Combined, the end of the two programs will sap about $25 billion from the economy monthly. That will hit low-income families hardest, just as they are on track to exhaust their remaining excess savings by early next year, according to estimates from Moody’s Analytics. The country’s personal savings rate, which soared to historic levels during the Covid pandemic amid federal stimulus programs and shutdowns that drove people inside, has dropped back to December 2019 levels.

“Add all that up and you go, ‘Oh,’ ” says Mark Zandi, Moody’s chief economist. “In a world of high uncertainty—and we certainly live in that world—you should err on the side of doing too much rather than too little. So, [the Fed] might be violating that principle here.”

The Fed’s latest statement puts it on track to raise rates sometime in the spring, as early as March and almost certainly by June, most forecasts show. That’s the same window during which inflation is expected to slow significantly on a year-over-year basis, partly given how much prices were spiking in certain categories at that time in 2021.

Gas was up almost 50% this past April over the year before. Used-car prices were up nearly 30% in May. Both have seen significant moderation since, and with oil prices falling and supply chains showing signs of clearing, most economists expect price pressure there to continue to fade.

“Like Wayne Gretzky said, you skate to where the puck is going to be. But where the Fed is skating, the puck is looking a lot different by the time they get there,” says Greg McBride, chief financial analyst with Bankrate.com. “That intersection of inflation moderating, becoming less of a household issue, coupled with tightening of policy, higher rates, potentially tighter credit—all of that is fertile ground for an economic slowdown.”
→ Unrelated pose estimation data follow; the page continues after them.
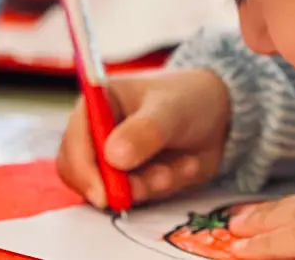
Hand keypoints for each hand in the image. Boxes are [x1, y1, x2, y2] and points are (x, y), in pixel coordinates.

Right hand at [56, 69, 230, 208]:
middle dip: (119, 185)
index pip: (74, 142)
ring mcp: (114, 159)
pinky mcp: (133, 178)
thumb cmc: (189, 98)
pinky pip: (138, 197)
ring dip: (150, 185)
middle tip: (159, 180)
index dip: (83, 170)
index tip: (104, 195)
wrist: (221, 116)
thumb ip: (144, 131)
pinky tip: (186, 166)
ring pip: (113, 189)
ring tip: (183, 165)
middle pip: (83, 173)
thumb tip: (113, 157)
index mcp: (98, 104)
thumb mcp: (171, 109)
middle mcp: (99, 132)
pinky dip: (164, 188)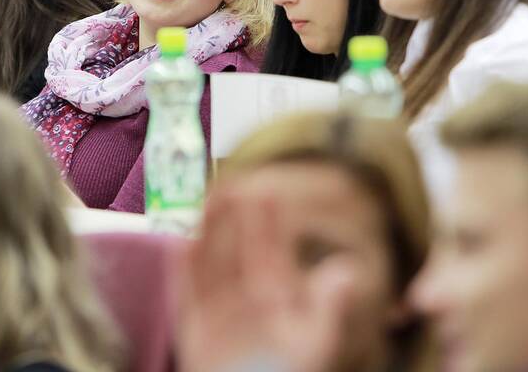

Of course, the Fed isn’t locked in to the path forward that it laid out this past week. Powell made clear that while the central bank believes the economy is strong enough to handle a faster wind-down of its emergency stimulus program, even with Omicron spreading, he emphasized that the Fed will readjust its course if and when threats arise—including, as he also mentioned, a destabilizing wave of coronavirus cases.

Still, the central bank is focused for now on moving swiftly to rein in higher prices amid criticism that it left its stimulus programs in place for too long. “They don’t want to sound like they’re being blind to some of the existing inflation,” says Skanda Amarnath, executive director at Employ America and a former market economist.

Yet while some Americans have returned to work and are earning higher wages, “for some people, it’s still rough. And that’s the challenge,” Amarnath says. “We have no fiscal support from here.”